What you are asked to do
Nothing but the records themselves, exactly as written, should appear in the reply; leave out the pictures.

Data in this exercise
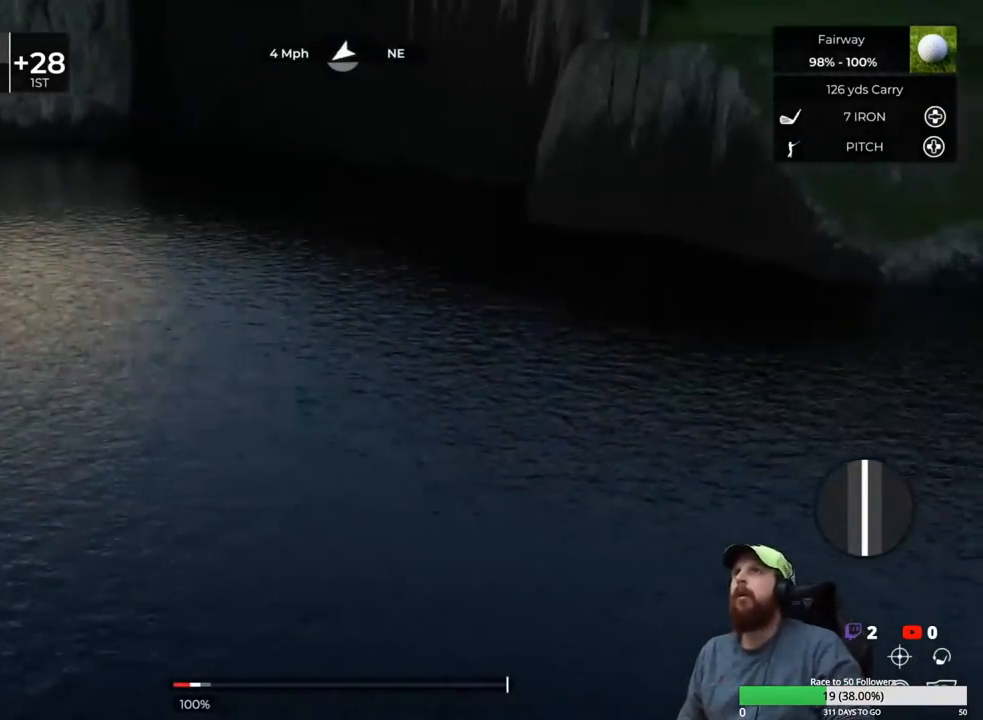
{"buttons": ["DPAD_UP"], "left_stick": "center", "right_stick": "center", "events": [[100, "DPAD_UP", "up"], [167, "DPAD_UP", "down"], [283, "DPAD_UP", "up"], [383, "right_stick", "center"], [467, "DPAD_UP", "down"]]}
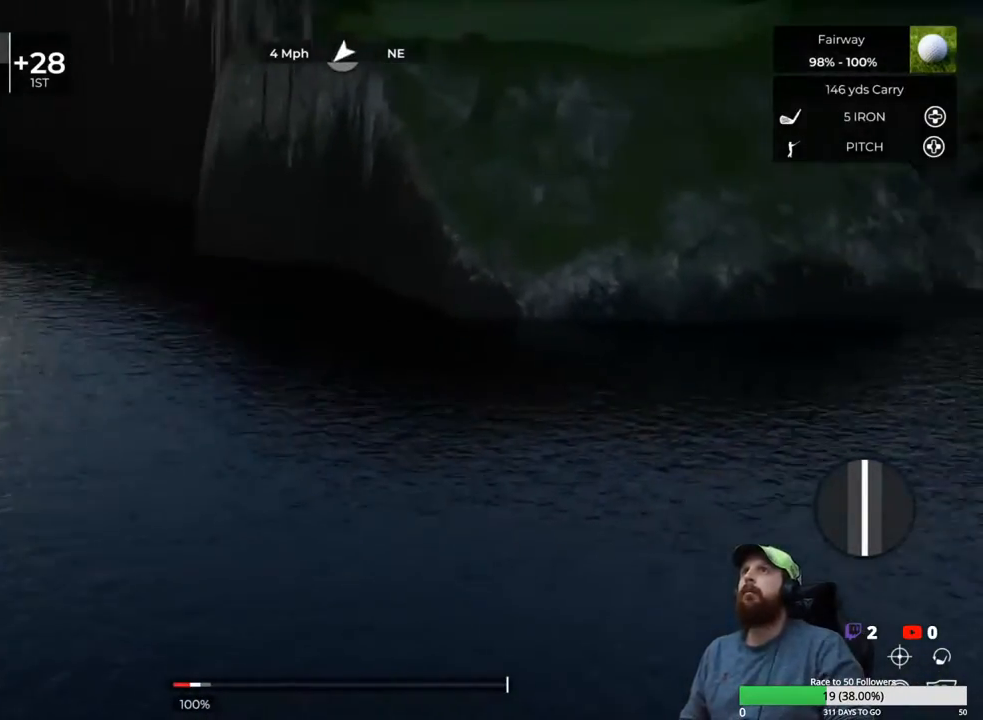
{"buttons": ["DPAD_UP"], "left_stick": "center", "right_stick": "right", "events": [[117, "DPAD_UP", "up"], [133, "right_stick", "right"], [433, "DPAD_UP", "down"]]}
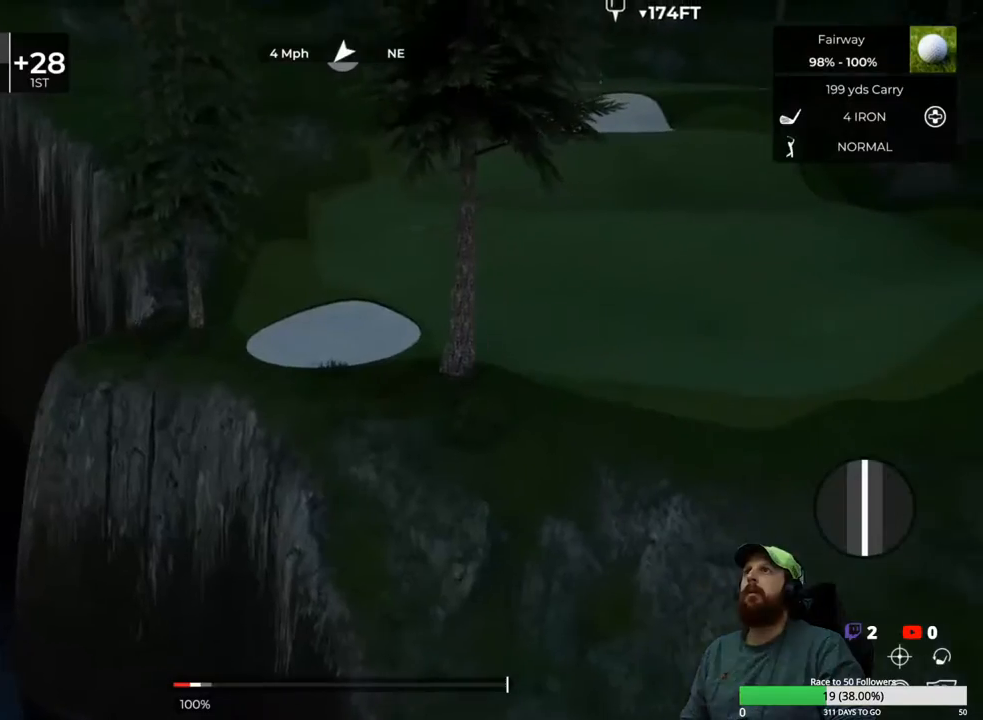
{"buttons": [], "left_stick": "center", "right_stick": "center", "events": [[83, "DPAD_UP", "up"], [300, "DPAD_UP", "down"], [383, "right_stick", "center"], [433, "DPAD_UP", "up"]]}
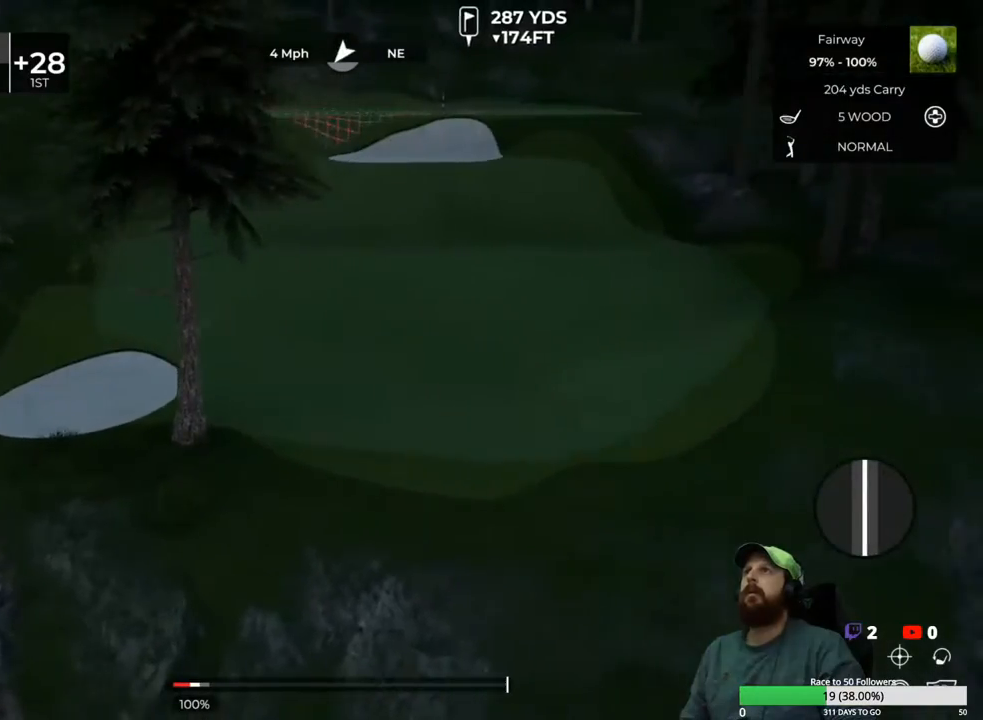
{"buttons": [], "left_stick": "center", "right_stick": "center", "events": [[17, "DPAD_UP", "down"], [100, "DPAD_UP", "up"], [200, "DPAD_UP", "down"], [283, "DPAD_UP", "up"]]}
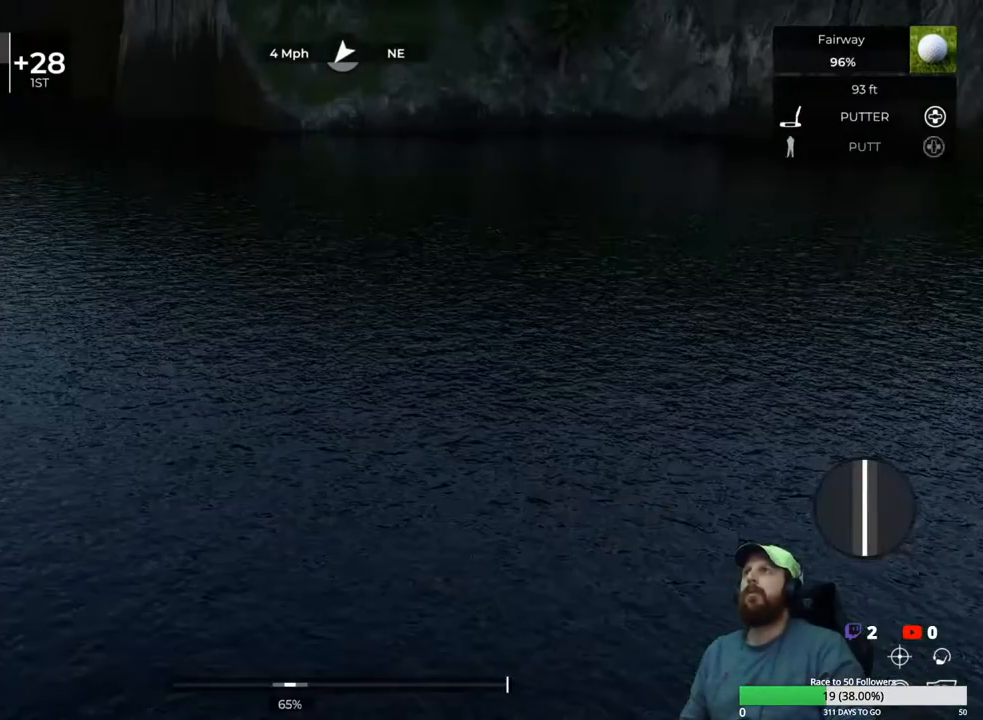
{"buttons": [], "left_stick": "center", "right_stick": "center", "events": [[317, "DPAD_DOWN", "down"], [400, "DPAD_DOWN", "up"]]}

Result of this exercise
{"buttons": ["DPAD_UP"], "left_stick": "center", "right_stick": "center", "events": [[100, "DPAD_UP", "up"], [167, "DPAD_UP", "down"], [283, "DPAD_UP", "up"], [383, "right_stick", "center"], [467, "DPAD_UP", "down"]]}
{"buttons": ["DPAD_UP"], "left_stick": "center", "right_stick": "right", "events": [[117, "DPAD_UP", "up"], [133, "right_stick", "right"], [433, "DPAD_UP", "down"]]}
{"buttons": [], "left_stick": "center", "right_stick": "center", "events": [[83, "DPAD_UP", "up"], [300, "DPAD_UP", "down"], [383, "right_stick", "center"], [433, "DPAD_UP", "up"]]}
{"buttons": [], "left_stick": "center", "right_stick": "center", "events": [[17, "DPAD_UP", "down"], [100, "DPAD_UP", "up"], [200, "DPAD_UP", "down"], [283, "DPAD_UP", "up"]]}
{"buttons": [], "left_stick": "center", "right_stick": "center", "events": [[317, "DPAD_DOWN", "down"], [400, "DPAD_DOWN", "up"]]}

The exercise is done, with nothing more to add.